━━ TEXT SECTION
The cultural exchange between Miami and Cuba has been mostly musical, followed by theater and visual art. But a visit last week by a riveting new Cuban dance company, presented by a new Miami group devoted to artistic interaction with the island, marked a different stage in that dialogue.
Last Thursday night, as nine dancers from Cuban troupe MalPaso thundered around the dark stage of the Miami Light Project’s Wynwood theater in Why You Follow, a new dance by famed American choreographer Ronald K. Brown, the audience clapped, shouted and cheered along as the dance came to an exuberant finish.
MalPaso made a high profile international debut in a sold-out, weeklong run at New York’s Joyce Theater at the end of May, where they premiered Why You Follow and a dance by artistic director Osnel Delgado to a rave review in the New York Times. It was a dream-come-true introduction for an upstart independent troupe launched just a year and a half ago. Their Miami visit was different — a series of free workshops and performances for friends and family, people from the dance and arts worlds and community groups publicized mostly by word of mouth.
They were sponsored here by the Copperbridge Foundation, a new cultural group launched two years ago by Geo Darder, a Miami-raised Cuban-American who aims to create a slate of new artistic programs in Miami and Havana. Darder has produced a show of street fashion in Havana, brought a Chicago jazz orchestra together with Cuban musicians and co-produced a documentary film on Cuban artists. Last summer he staged an introductory party for Copperbridge in Wynwood with another Cuban dance troupe, Danzabierta, and musician Descemer Bueno. In early September Copperbridge will stage its biggest and first public event in Miami, a weeklong Cultural Evolution series of Cuban music, dance, art and film — featuring the Afro-Cuban fusion group Sintesis and the return of Danzabierta.
━━━━
━━ GIVEN DATA
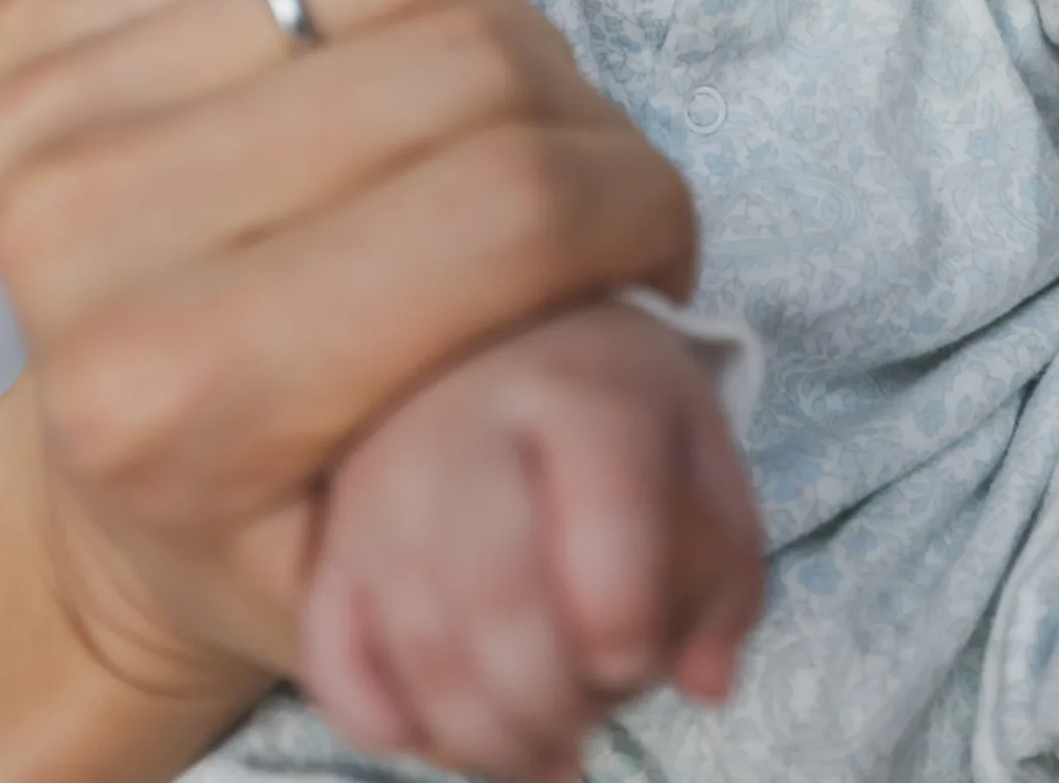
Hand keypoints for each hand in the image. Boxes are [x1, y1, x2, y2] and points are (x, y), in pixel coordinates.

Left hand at [0, 0, 696, 708]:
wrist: (93, 502)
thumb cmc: (282, 530)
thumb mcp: (423, 563)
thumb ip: (533, 433)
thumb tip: (650, 300)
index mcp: (174, 398)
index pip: (507, 206)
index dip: (637, 203)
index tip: (663, 252)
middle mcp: (80, 239)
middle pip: (461, 62)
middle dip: (585, 119)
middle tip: (602, 190)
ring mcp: (45, 120)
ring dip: (506, 23)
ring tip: (518, 118)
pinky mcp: (35, 37)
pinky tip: (429, 43)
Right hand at [300, 303, 763, 782]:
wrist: (495, 319)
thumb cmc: (610, 403)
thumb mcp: (697, 447)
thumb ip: (726, 567)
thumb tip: (704, 682)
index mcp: (580, 391)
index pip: (603, 522)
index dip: (625, 626)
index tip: (636, 660)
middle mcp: (467, 422)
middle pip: (494, 591)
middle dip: (546, 701)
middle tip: (580, 734)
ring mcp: (383, 477)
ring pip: (413, 632)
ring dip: (477, 732)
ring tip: (534, 753)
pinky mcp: (332, 531)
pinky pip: (331, 650)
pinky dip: (381, 716)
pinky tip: (441, 727)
━━━━
### STUDY QUESTIONS
**a)** Return the portion of the article on MalPaso's Miami visit between "The cultural exchange" and "in that dialogue.", inclusive.
**b)** Continue the article on MalPaso's Miami visit, picking up after its final sentence.
This data comes from a separate source and has no connection to the article on MalPaso's Miami visit.

### ANSWER SECTION
**a)**
The cultural exchange between Miami and Cuba has been mostly musical, followed by theater and visual art. But a visit last week by a riveting new Cuban dance company, presented by a new Miami group devoted to artistic interaction with the island, marked a different stage in that dialogue.

**b)**
Both MalPaso and Copperbridge owe their existence to a changing cultural landscape on the island. “I see so many artistic changes in Cuba,” says Darder, who first traveled to the island 20 years ago. In the late ’90s he began organizing cultural trips to Cuba for U.S. groups, initially focusing on Art Deco architecture. Now Darder says loosened visa and travel rules and expanding private enterprise in Cuba have created new possibilities for artists — from projects like musician X Alfonso’s Fabrika Arte Cubana, a showcase for Cuban visual, film and performing artists, to a growing number of financially independent visual artists with international careers.
“For me it’s a counterpart of Wynwood,” Darder says. “I decided we can’t just go to Cuba and not give them something in return. We have to invite them to our country to see what we’re doing here.”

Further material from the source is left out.